The offset regarding a pension is available to an employer only “to the extent funded by the employer directly liable for the payment of compensation.” In many situations, this can be a complicated calculation. There are generally two types of pension plans – “defined contribution” and “defined benefit.” In a defined contribution plan, the employee contributes a specific percentage of his earnings to the plan, as does the employer. In those cases, calculations are generally less confusing. The problem comes more with defined benefit plans, where the employee is paid a set amount from a pool of money.
Since payments in defined benefit plans are made from a pool of money, rather than individual accounts, it is virtually impossible for an employer to identify how much it contributed to any one individual’s pension. The Courts have addressed this issue and made clear that “an employer can meet its burden of proving the extent of its contribution to a claimant’s defined-benefit pension by credible actuarial evidence; it need not identify actual contributions to the claimant’s pension.”
With all of this in mind, we turn to Glaze v. Workers’ Compensation Appeal Board (City of Pittsburgh), which is actually a consolidation of many similarly-situated cases involving firemen with a defined benefit plan. Here, the employer sought a credit against the pension being received by injured workers, which was challenged by the injured workers. Before a Workers’ Compensation Judge (WCJ), both sides presented expert testimony regarding the contributions made by the employer to the pensions of the injured workers. The WCJ found the expert offered by the injured worker more credible than the expert presented by the employer. In explaining the determination of credibility, the WCJ gave around seven reasons, though the first was the inability to identify the contribution to each specific pension by employer’s expert. Though the WCJ agreed employer was entitled to some credit, the WCJ denied the offset since the employer failed to meet its burden of proof. On appeal to the Workers’ Compensation Appeal Board (WCAB), there was a split of the WCAB Commissioners. By law, this affirmed the decision of the WCJ.

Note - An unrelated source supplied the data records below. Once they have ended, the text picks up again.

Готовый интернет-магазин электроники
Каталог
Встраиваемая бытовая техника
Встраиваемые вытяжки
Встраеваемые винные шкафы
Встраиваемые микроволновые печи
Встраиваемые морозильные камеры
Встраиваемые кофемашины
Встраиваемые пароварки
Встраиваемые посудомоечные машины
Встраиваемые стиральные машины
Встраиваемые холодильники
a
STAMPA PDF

The Commonwealth Court of Pennsylvania, however, remanded back to the WCJ for additional findings. Though the Court acknowledged that the WCJ is the ultimate finder of fact, and determiner of credibility, the Court said the first basis used by WCJ was so fundamentally flawed that the WCJ should reconsider the determination of credibility with the proper state of the law in mind (that the employer need not prove the amount contributed to any specific pension). To an untrained (or even trained) eye, this would appear as if the Court is trying to reweigh the WCJ’s determination of credibility.

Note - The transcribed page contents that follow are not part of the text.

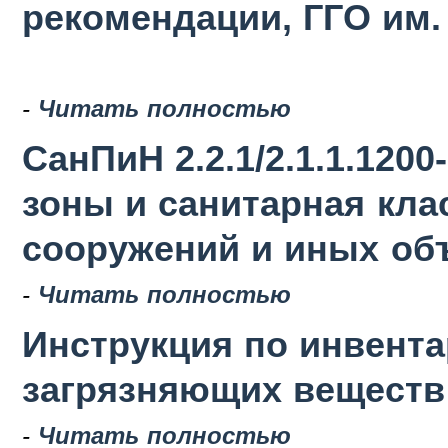
рекомендации, ГГО им. 
-
Читать полностью
СанПиН 2.2.1/2.1.1.120
зоны и санитарная кла
сооружений и иных об
-
Читать полностью
Инструкция по инвент
загрязняющих веществ в
-
Читать полностью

Moreover, the Court found that since the WCJ agreed some offset should be due, since employer must have funded some portion of the pension, the WCJ erred in granting no offset. Upon remand, the WCJ was instructed to decide on a percentage of offset, since it cannot be zero. The Court noted that in civil law, one need not show exact damages in order to prevail. What the Court appears to forget is that the Pennsylvania Workers’ Compensation Act is NOT ordinary civil law. This Act is “remedial legislation” intended to benefit the injured worker. Remember that pain and suffering, and non-economic damages, are not permitted in PA workers’ compensation.
It is a completely foreign concept to me that a party to a workers’ compensation case can fail to meet its burden of proof, and still have the Commonwealth Court of Pennsylvania tell a WCJ that this was “close enough” and the employer should get some relief. The reliability of the entire system rests with core concepts being upheld. One of those core concepts is that a party must meet its burden of proof to win. The workers’ comp insurance carrier failed to meet its burden of proof, plain and simple, and the offset should have been denied. The efforts of the Court simply undermine the reliability of the system.